───── TEXT SEGMENT ─────
I just posted this semi-technical post-mortem on Monzo's about why we had an out...

kennydude · on June 20, 2019

Nice to see how Faster Payments actually work in a nice understandable way.

That does sound weird how it happened by a corrupted date formatter. I'm assuming it's something like the formatter reset itself back to the langauge default

robinson-wall · on June 20, 2019

Yeah, instead of `20190530` we were getting `['bert', 'time', 1559, 238096, 0]`. My understanding is a race condition put the code into a situation where it couldn't determine how to format that field, and we just got a default string representation of the underlying value.

Dunedan · on June 21, 2019

That reminds me of a race condition I encountered a while ago:

There was this massive Java application processing hundreds of parallel requests per second. For each request it wrote a line with billing information into a log file. Those lines were fine from a quick glance, but when we tried processing them later we encountered invalid dates. Those log records contained future dates as well as invalid dates like 2019-02-30. Long story short: In the end we figured out that this was caused by the date formatting not being done thread safe (might have been SimpleDateFormat, but I don't remember the details anymore), causing the date components of multiple threads to get interleaved. Ouch, I guess somebody learned a lesson back then.

tuukkah · on June 20, 2019

Which platform gives you unformatted data if a format can't be determined? Or was the code similar to getDate(format) and format happened to be null? Was the race condition in your code or in the platform? (EDIT: I suppose these would be questions more for the developers of the third-party gateway.)

Gaelan · on June 20, 2019

FTA:

> The bug was in a computer program the [third party] Gateway uses to translate payment messages between two formats. When the program was operating under load, the system tried to clear memory it believed to be unused (a process known as garbage collection). > But because it was using an unsafe method to access memory, the code ended up reading memory that had already been cleared away, causing it not to know how to translate the date field in payment messages.

btown · on June 21, 2019

This is exactly the type of thing I would expect from old-school banking systems. Kudos to Monzo for even trying to bring sanity to this space.

mikekchar · on June 21, 2019

IIUC, the problem seems to have been that the code was looking into freed memory and so the date format was essentially random data. I can imagine a case statement where you have a default case of "don't translate the date" with a comment over it saying, "This should never happen". I'm sure I've naively written similar code when I was sleepy and it tends to pass review because it's innocuous.

It's easy to be hard on the programmer -- probably crashing is better than data in the wrong format, but then you are just pushing out the problem to a different layer. Error handling is completely non-trivial in complex systems. Maybe they should have thrown an exception in that case, but are you sure it's going to be handled? What is the downside in that case? It could easily be worse -- we have no way of knowing. Sometimes it gets down to, "Well, you need to make sure there are no mistakes in the code". If we're going to go down that route, then the incorrect timing of the memory freeing is the real cause (or if I'm being particularly nasty I might say, "You really shouldn't be using threads" ;-) ).

I guess what I'm trying to say is that there is certainly a better way of doing defensive programming in this case, but I wouldn't be able to tell what it was without seeing the code. I also wouldn't expect any large codebase to be completely free of these kinds of problems because it's easy to make a mistake.
───── MATERIAL ─────
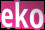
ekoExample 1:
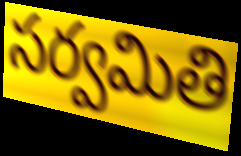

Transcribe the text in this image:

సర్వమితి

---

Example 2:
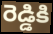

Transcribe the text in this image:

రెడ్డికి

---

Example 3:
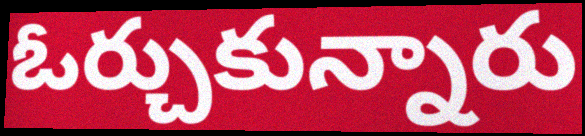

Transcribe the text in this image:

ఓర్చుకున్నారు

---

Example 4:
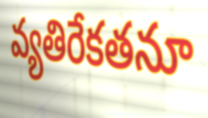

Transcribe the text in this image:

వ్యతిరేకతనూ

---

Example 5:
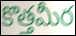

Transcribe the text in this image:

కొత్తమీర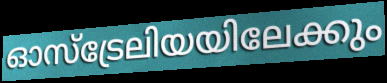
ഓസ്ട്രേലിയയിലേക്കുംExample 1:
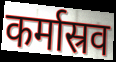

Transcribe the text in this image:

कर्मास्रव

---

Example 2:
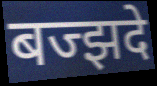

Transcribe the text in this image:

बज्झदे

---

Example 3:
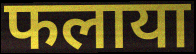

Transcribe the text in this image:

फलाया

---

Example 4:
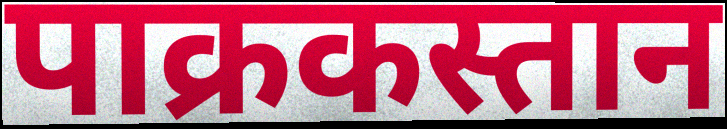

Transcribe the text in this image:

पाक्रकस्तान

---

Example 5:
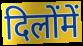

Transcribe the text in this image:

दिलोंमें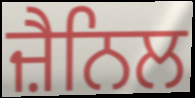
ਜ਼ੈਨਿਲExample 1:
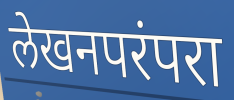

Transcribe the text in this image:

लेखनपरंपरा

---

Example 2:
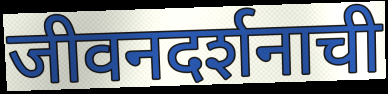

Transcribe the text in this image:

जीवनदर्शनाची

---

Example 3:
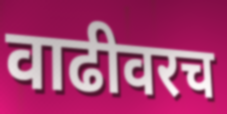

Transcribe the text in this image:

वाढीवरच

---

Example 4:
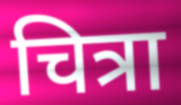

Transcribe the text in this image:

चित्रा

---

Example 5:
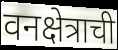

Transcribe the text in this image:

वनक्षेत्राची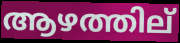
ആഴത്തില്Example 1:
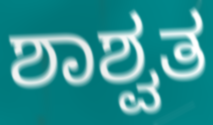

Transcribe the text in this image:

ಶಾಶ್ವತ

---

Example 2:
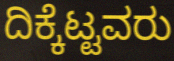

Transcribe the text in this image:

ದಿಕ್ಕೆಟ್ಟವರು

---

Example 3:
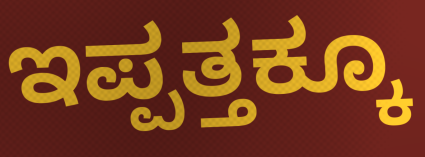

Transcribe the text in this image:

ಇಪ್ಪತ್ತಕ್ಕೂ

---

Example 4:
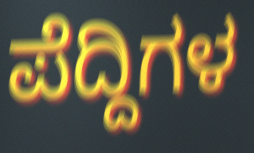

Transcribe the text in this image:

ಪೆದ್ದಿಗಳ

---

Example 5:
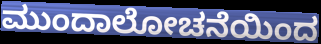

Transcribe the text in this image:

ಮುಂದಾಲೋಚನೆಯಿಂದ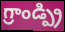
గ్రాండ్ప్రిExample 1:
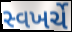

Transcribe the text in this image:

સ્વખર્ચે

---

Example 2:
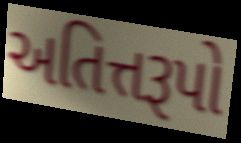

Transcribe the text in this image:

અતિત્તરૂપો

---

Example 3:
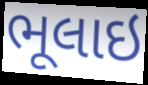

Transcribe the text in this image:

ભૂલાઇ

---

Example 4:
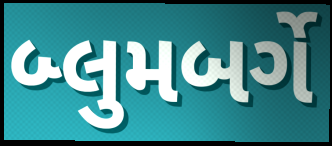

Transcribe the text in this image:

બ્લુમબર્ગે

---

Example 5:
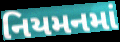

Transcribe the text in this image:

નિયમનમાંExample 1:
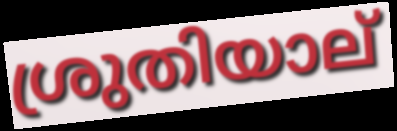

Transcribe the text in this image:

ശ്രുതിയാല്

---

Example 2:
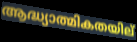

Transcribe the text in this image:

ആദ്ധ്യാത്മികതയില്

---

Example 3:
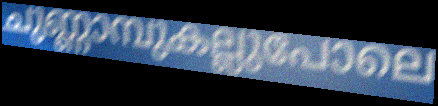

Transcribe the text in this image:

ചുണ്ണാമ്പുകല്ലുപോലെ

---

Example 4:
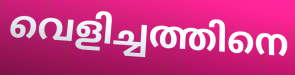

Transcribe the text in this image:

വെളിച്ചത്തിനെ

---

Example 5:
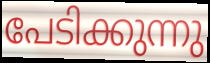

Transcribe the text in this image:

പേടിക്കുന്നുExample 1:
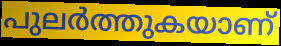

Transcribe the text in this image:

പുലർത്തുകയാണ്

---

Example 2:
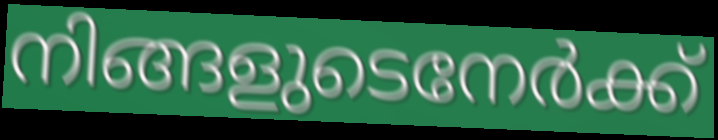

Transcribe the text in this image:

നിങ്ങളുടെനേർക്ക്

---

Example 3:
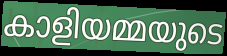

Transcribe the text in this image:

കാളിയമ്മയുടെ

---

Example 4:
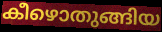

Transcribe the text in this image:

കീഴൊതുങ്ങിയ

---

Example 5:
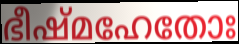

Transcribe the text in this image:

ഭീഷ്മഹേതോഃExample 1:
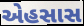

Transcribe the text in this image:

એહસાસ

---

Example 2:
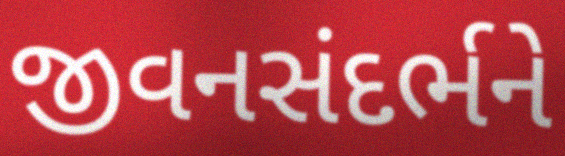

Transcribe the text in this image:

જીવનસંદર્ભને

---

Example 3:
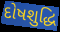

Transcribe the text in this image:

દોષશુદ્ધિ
─────
TASKS TO COMPLETE:
1. In Dunedan's comment in the thread, what invalid date is given as an example from the log records?
2. Reproduce a part of the thread word for word. Begin at the words "Gaelan · on" and stop after "in payment messages.".
The records are material separate from the thread.

SOLUTION SET:
1. 2019-02-30

2.
Gaelan · on June 20, 2019

FTA:

> The bug was in a computer program the [third party] Gateway uses to translate payment messages between two formats. When the program was operating under load, the system tried to clear memory it believed to be unused (a process known as garbage collection). > But because it was using an unsafe method to access memory, the code ended up reading memory that had already been cleared away, causing it not to know how to translate the date field in payment messages.